__WHAT THE TASK REQUIRES__
Lines from the listing below that contain the string "KUMAR" are to be reported.

__EXERCISE INPUT__
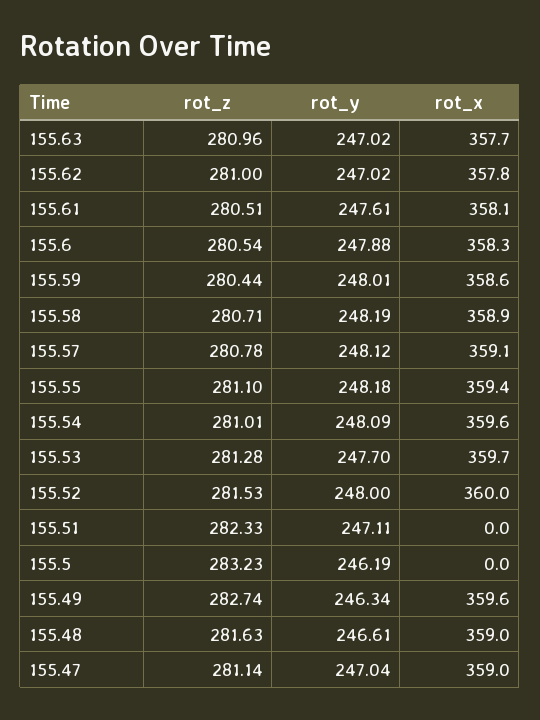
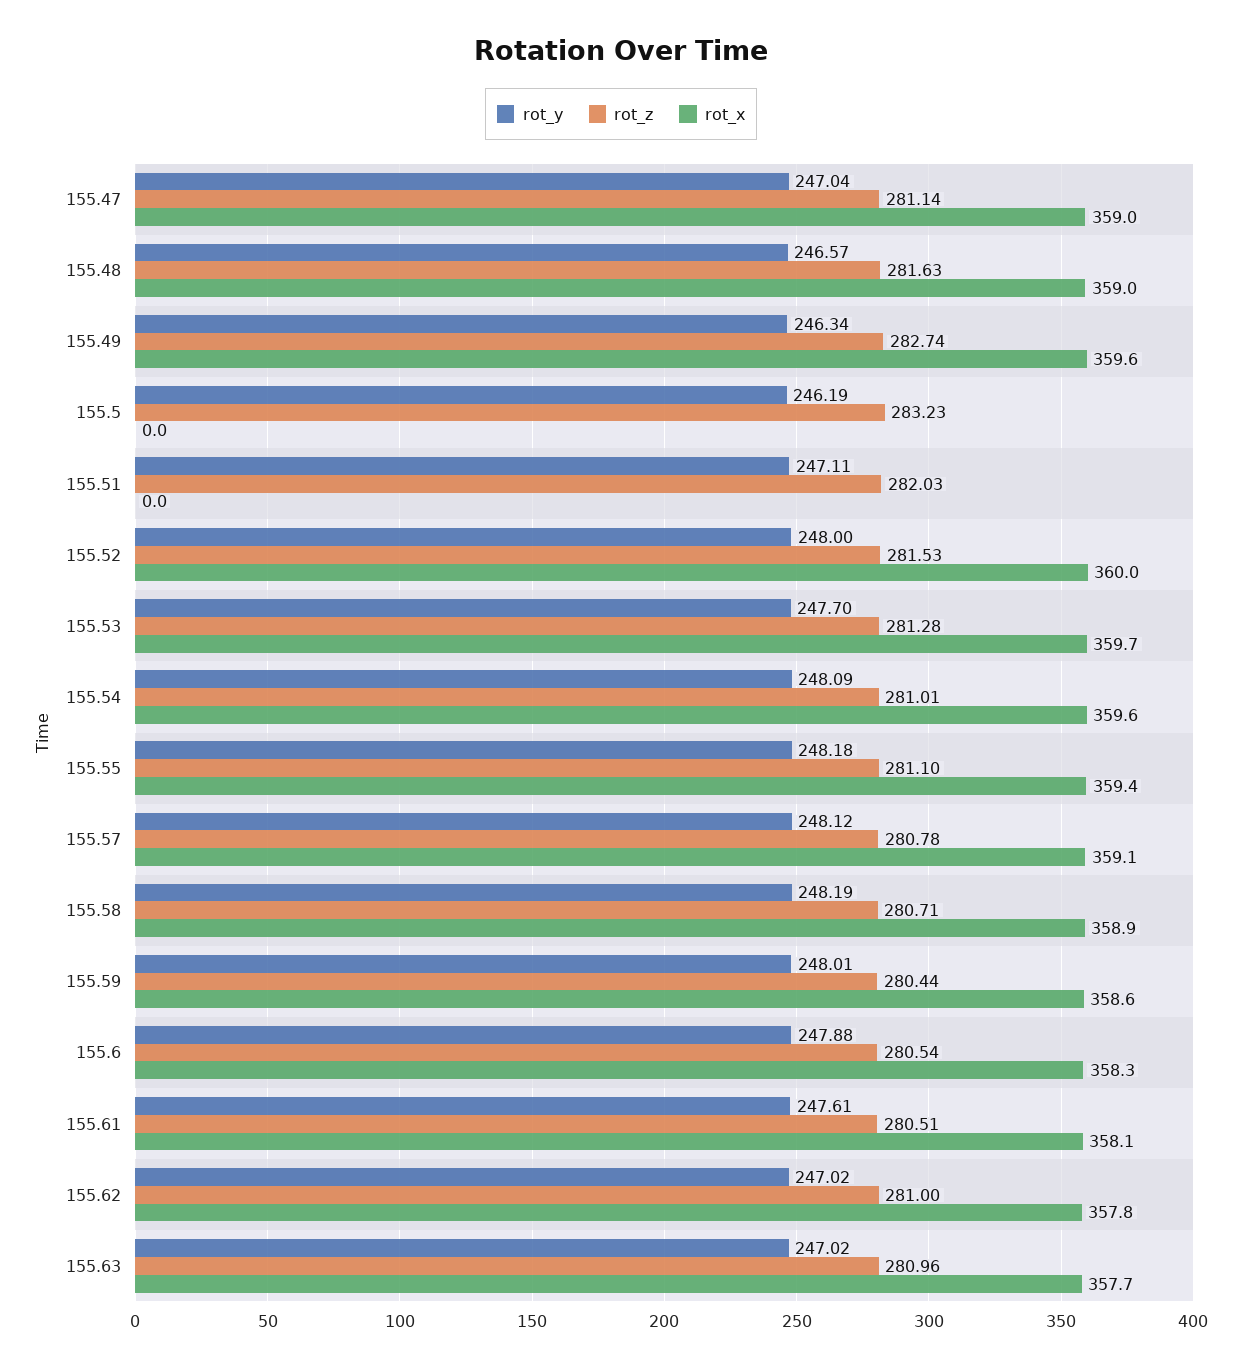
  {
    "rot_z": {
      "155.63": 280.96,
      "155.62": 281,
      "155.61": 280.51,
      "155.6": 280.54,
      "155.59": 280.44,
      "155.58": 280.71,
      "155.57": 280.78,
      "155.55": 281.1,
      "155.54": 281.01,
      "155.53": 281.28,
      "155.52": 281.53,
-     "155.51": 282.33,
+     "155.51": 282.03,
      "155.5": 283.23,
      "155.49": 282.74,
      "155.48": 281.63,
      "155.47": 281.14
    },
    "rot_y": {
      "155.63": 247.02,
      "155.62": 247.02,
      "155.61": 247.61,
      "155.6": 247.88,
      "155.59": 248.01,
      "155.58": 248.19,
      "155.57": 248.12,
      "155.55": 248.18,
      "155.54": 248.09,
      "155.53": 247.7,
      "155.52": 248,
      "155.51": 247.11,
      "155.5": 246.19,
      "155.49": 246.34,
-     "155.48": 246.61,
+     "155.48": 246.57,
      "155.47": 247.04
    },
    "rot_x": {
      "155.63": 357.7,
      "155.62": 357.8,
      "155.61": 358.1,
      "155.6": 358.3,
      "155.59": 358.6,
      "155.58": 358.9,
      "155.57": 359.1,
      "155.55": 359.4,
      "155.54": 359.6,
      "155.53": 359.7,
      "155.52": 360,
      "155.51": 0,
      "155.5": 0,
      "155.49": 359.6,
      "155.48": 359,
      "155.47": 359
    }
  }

---

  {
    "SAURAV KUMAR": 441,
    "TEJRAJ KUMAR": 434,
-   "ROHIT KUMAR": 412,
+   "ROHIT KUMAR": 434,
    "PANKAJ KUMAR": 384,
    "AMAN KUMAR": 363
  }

__ANSWER TO THIS EXERCISE__
    "SAURAV KUMAR": 441,
    "TEJRAJ KUMAR": 434,
-   "ROHIT KUMAR": 412,
+   "ROHIT KUMAR": 434,
    "PANKAJ KUMAR": 384,
    "AMAN KUMAR": 363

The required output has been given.